Here are some key things that will help an HDInsight cluster manageable and perform better. The following best practices items should be noted.
Do not use only one storage account for a given HDInsight cluster. For a 48 node cluster, Microsoft is recommending 4-8 storage accounts. Not because of the storage space but what each storage account provides additional networking bandwidth that opens up the pipe as wide s possible for the compute nodes to finish their jobs faster.
Make the naming convention of the storage account as random as possible, no prefix.
This is to reduce the chances that you hit storage bottlenecks or common mode failures in storage across all storage accounts at the same time. This type of storage partitioning in WASB is meant to avoid storage throttling.
Use D13 for head nodes, D12 for worker nodes.

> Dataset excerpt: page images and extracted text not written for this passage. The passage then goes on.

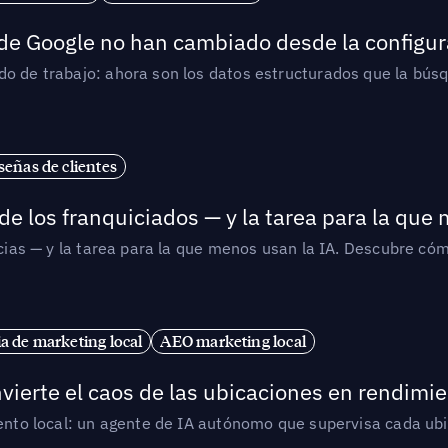
 de Google no han cambiado desde la configur
o de trabajo: ahora son los datos estructurados que la búsqu
señas de clientes
de los franquiciados — y la tarea para la que
uicias — y la tarea para la que menos usan la IA. Descubre 
ia de marketing local
AEO marketing local
vierte el caos de las ubicaciones en rendimie
iento local: un agente de IA autónomo que supervisa cada ub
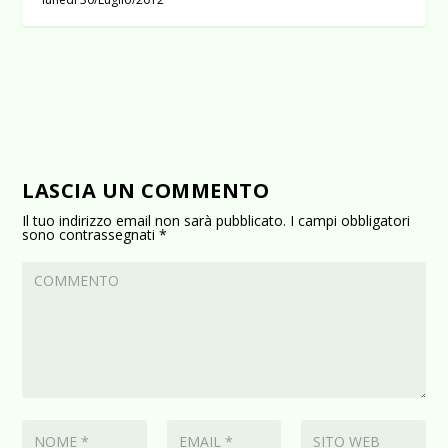
LASCIA UN COMMENTO
Il tuo indirizzo email non sarà pubblicato.
I campi obbligatori
sono contrassegnati
*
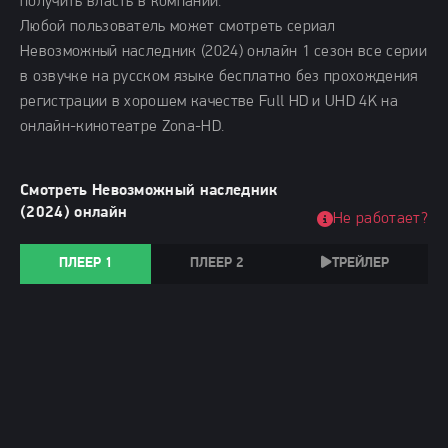
получить власть в компании.
Любой пользователь может смотреть сериал
Невозможный наследник (2024) онлайн 1 сезон все серии
в озвучке на русском языке бесплатно без прохождения
регистрации в хорошем качестве Full HD и UHD 4K на
онлайн-кинотеатре Zona-HD.
Смотреть Невозможный наследник
(2024) онлайн
Не работает?
ПЛЕЕР 1
ПЛЕЕР 2
ТРЕЙЛЕР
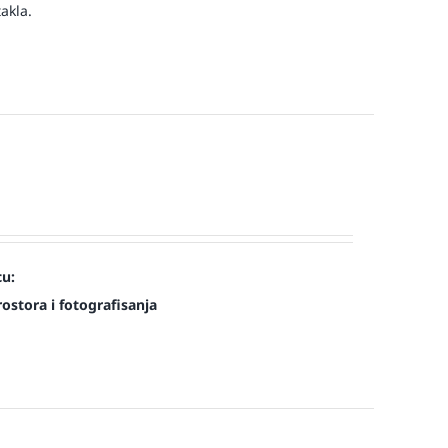
akla.
cu:
ostora i fotografisanja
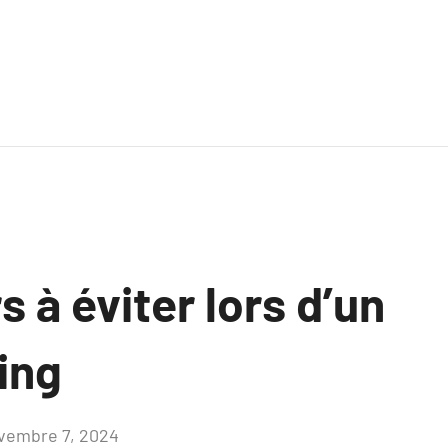
s à éviter lors d’un
ing
vembre 7, 2024
Aucun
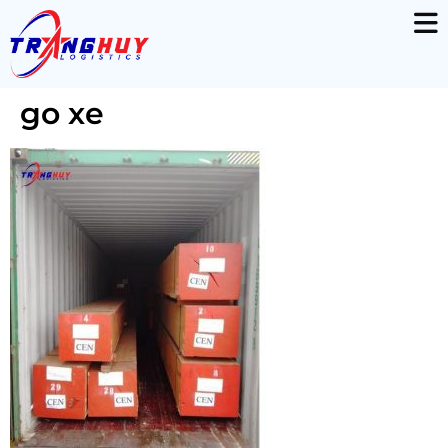
go xe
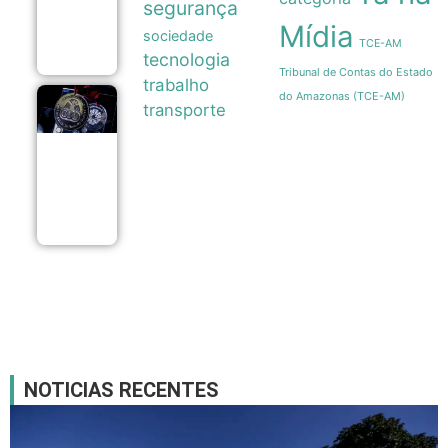
segurança
oficializar
Mídia
candidaturas
sociedade
08/08
TCE-AM
tecnologia
Tribunal de Contas do Estado
trabalho
do Amazonas (TCE-AM)
Legado
transporte
paralímpico:
a trajetória
da primeira
medalha do
Brasil em
1976
07/08
NOTICIAS RECENTES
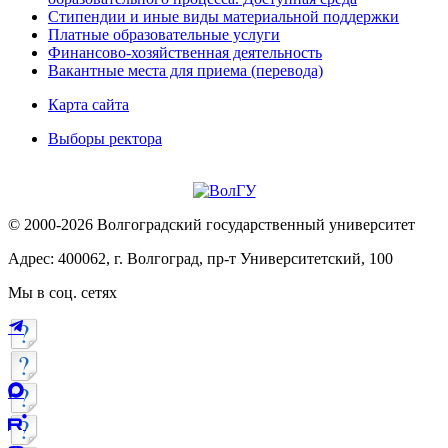
Стипендии и иные виды материальной поддержки
Платные образовательные услуги
Финансово-хозяйственная деятельность
Вакантные места для приема (перевода)
Карта сайта
Выборы ректора
© 2000-2026 Волгоградский государственный университет
Адрес: 400062, г. Волгоград, пр-т Университетский, 100
Мы в соц. сетях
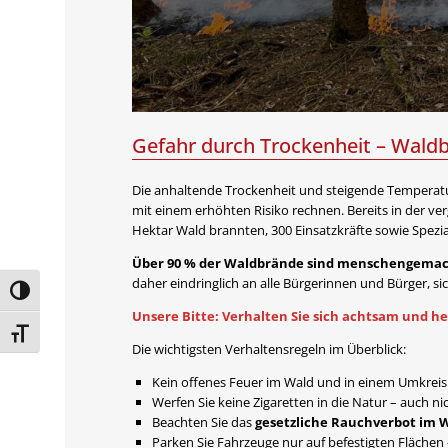
Gefahr durch Trockenheit – Waldb
Die anhaltende Trockenheit und steigende Temperat
mit einem erhöhten Risiko rechnen. Bereits in der 
Hektar Wald brannten, 300 Einsatzkräfte sowie Spezi
Über 90 % der Waldbrände sind menschengema
daher eindringlich an alle Bürgerinnen und Bürger, s
Umschalten auf hohe Kontraste
Unsere Bitte: Verhalten Sie sich achtsam und he
Schrift vergrößern
Die wichtigsten Verhaltensregeln im Überblick:
Kein offenes Feuer im Wald und in einem Umkreis 
Werfen Sie keine Zigaretten in die Natur – auch n
Beachten Sie das
gesetzliche Rauchverbot im 
Parken Sie Fahrzeuge nur auf befestigten Flächen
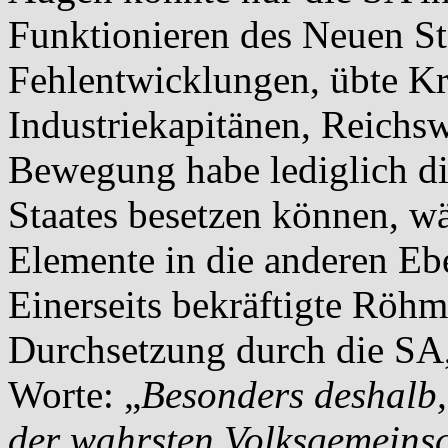
Funktionieren des Neuen Sta
Fehlentwicklungen, übte Kri
Industriekapitänen, Reich
Bewegung habe lediglich di
Staates besetzen können, 
Elemente in die anderen Eb
Einerseits bekräftigte Röh
Durchsetzung durch die SA, 
Worte: „
Besonders deshalb, 
der wahrsten Volksgemeinsch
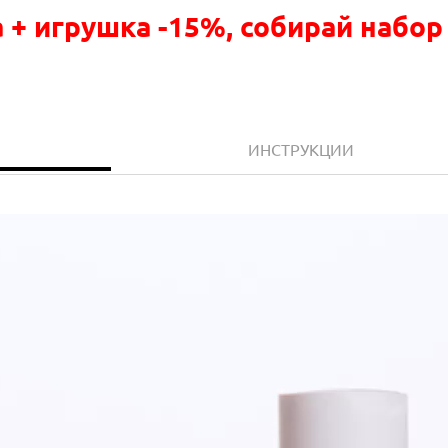
 + игрушка -15%, собирай набор
ИНСТРУКЦИИ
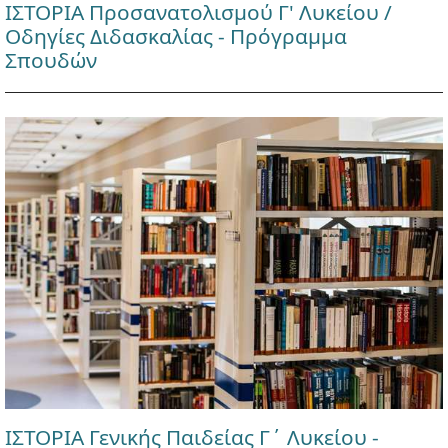
ΙΣΤΟΡΙΑ Προσανατολισμού Γ' Λυκείου /
Οδηγίες Διδασκαλίας - Πρόγραμμα
Σπουδών
ΙΣΤΟΡΙΑ Γενικής Παιδείας Γ΄ Λυκείου -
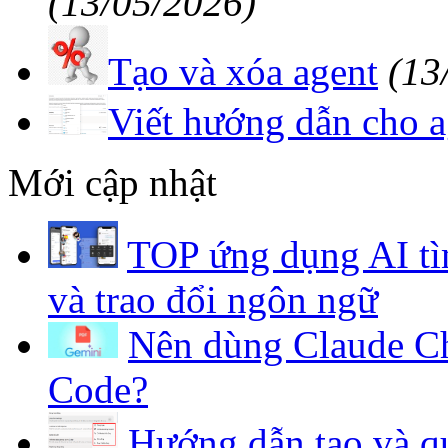
(13/05/2026)
Tạo và xóa agent
(13
Viết hướng dẫn cho a
Mới cập nhật
TOP ứng dụng AI tì
và trao đổi ngôn ngữ
Nên dùng Claude Ch
Code?
Hướng dẫn tạo và qu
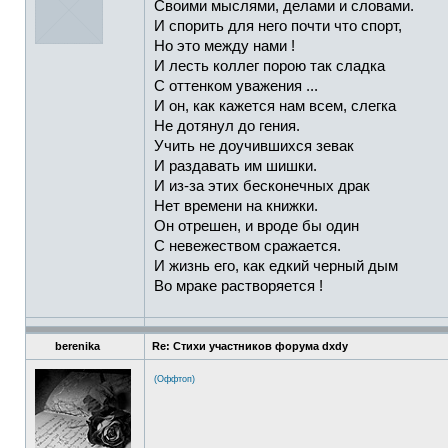
Своими мыслями, делами и словами.
И спорить для него почти что спорт,
Но это между нами !
И лесть коллег порою так сладка
С оттенком уважения ...
И он, как кажется нам всем, слегка
Не дотянул до гения.
Учить не доучившихся зевак
И раздавать им шишки.
И из-за этих бесконечных драк
Нет времени на книжки.
Он отрешен, и вроде бы один
С невежеством сражается.
И жизнь его, как едкий черный дым
Во мраке растворяется !
berenika
Re: Стихи участников форума dxdy
(Оффтоп)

When containers are created, make sure to only have one container per storage account. This yields better performance.
The Hive metastore that comes by default when HDInsight is deployed is transient. When the cluster is deleted, Hive metastore gets deleted as well. Use Azure DB to store the Hive metastore so that it persists even when the cluster is blown away. Azure DB is basically SQL Server under the hood. Unless the cluster created is brand new every time and won't create the same tables, then Azure DB is not needed.
When scaling down the cluster, some services stop and has to be started manually. Scaling should be done when there are no jobs running as much as possible.
HDFS namespace recognizes both local storage and WASB storage. It is recommended not to change the Data Node directory in HDFS configuration (that points to the local SSD storage).
NameNodes are not exposed from HDInsight so can't use distcp to transfer data from a remote cluster to HDInsight. Use WASB driver as much as possible to transfer data from on-premise cluster to HDInsight cluster since it yields better performance.
One thing to note is that only Hadoop services can be stopped. VMs are not exposed and cannot be paused. If the goal is to reduce cost of a running environment, it's better to delete the cluster and recreate them when needed.